Ces nouvelles techniques sont testées sur les premières applications (lecture de chèques, compréhension de la parole, identification de visages…) et les résultats sont comparables ou supérieurs aux meilleures techniques conventionnelles de l’époque : les limites du perceptron sont complètement dépassées grâce à l’introduction des couches cachées des réseaux multi-couches. Mais des limites apparaissent rapidement : les ensembles de données sont de tailles très limitées et difficiles à assembler, par ailleurs les temps de calcul sur les machines existantes explosent ; l’industrialisation ne démarre pas. Et, à partir de 1995, sans soutien de l’industrie, c’est le deuxième hiver des méthodes connexionnistes.

2012, le tournant

Dans les quinze années qui suivent, l’IA Numérique va se développer fortement, avec des applications nombreuses dans l’industrie (banque, télécommunications, distribution notamment) et une ouverture de la statistique classique à ces méthodes.
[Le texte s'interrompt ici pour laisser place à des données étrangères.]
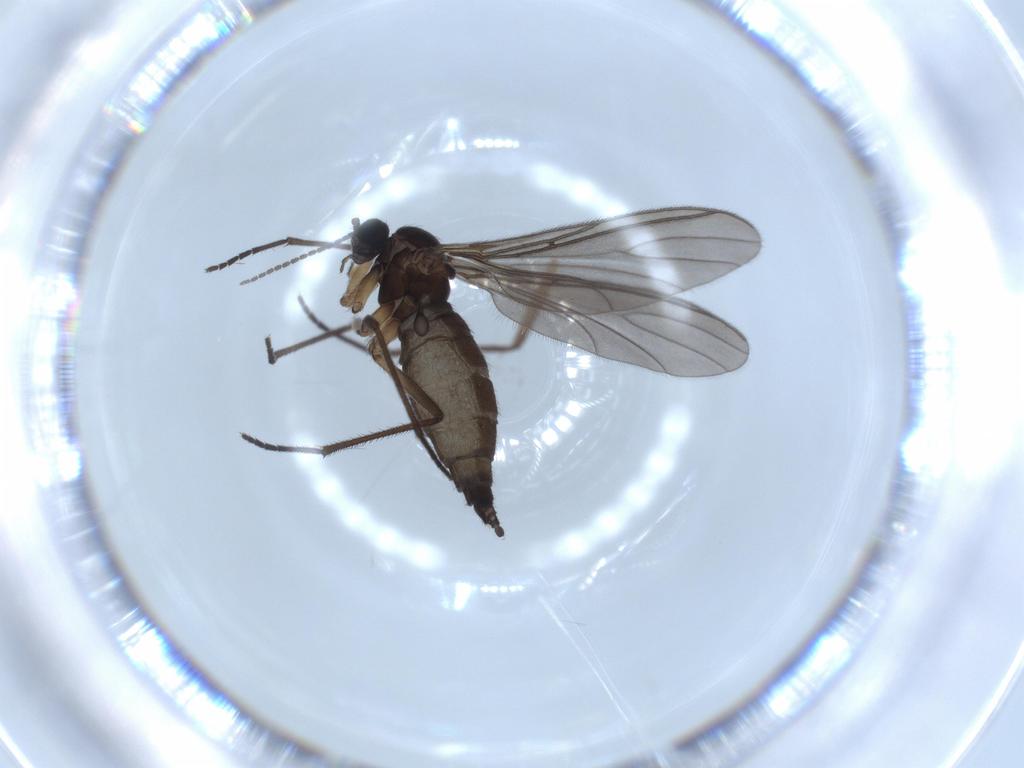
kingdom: Animalia
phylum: Arthropoda
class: Insecta
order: Diptera
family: Sciaridae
Progressivement, cette branche de l’IA est alors considérée comme équivalente au terme Machine Learning. Les manuels de Vapnik¹¹ , Friedman, Hastie, Tibshirani¹² posent les bases théoriques du Machine Learning et dans un article¹³ retentissant de 2001, Leo Breiman, l’inventeur des arbres de décision, des forêts aléatoires et des techniques de bagging, incite les statisticiens à s’intéresser au Machine Learning. D’autres techniques sont développées : logique floue, algorithmes génétiques… Au Canada, le Cifar (Canadian Institute For Advanced Research) finance un programme « Calcul neuronal et perception adaptative » qui permet au trio Le Cun (NYU), Hinton (Toronto) et Bengio (Montréal) de maintenir l’activité sur les réseaux de neurones. Cependant, durant ces quinze ans, trois événements vont complètement changer la donne : d’abord, le web et les mobiles suscitent la révolution du big data, les volumes des données et leur variété explosent ; ensuite, les performances des moyens de calcul – dont les GPU, et les moyens de stockage, croissent exponentiellement ; enfin, en 2012, se produit l’événement qui va lancer la « révolution de l’IA ».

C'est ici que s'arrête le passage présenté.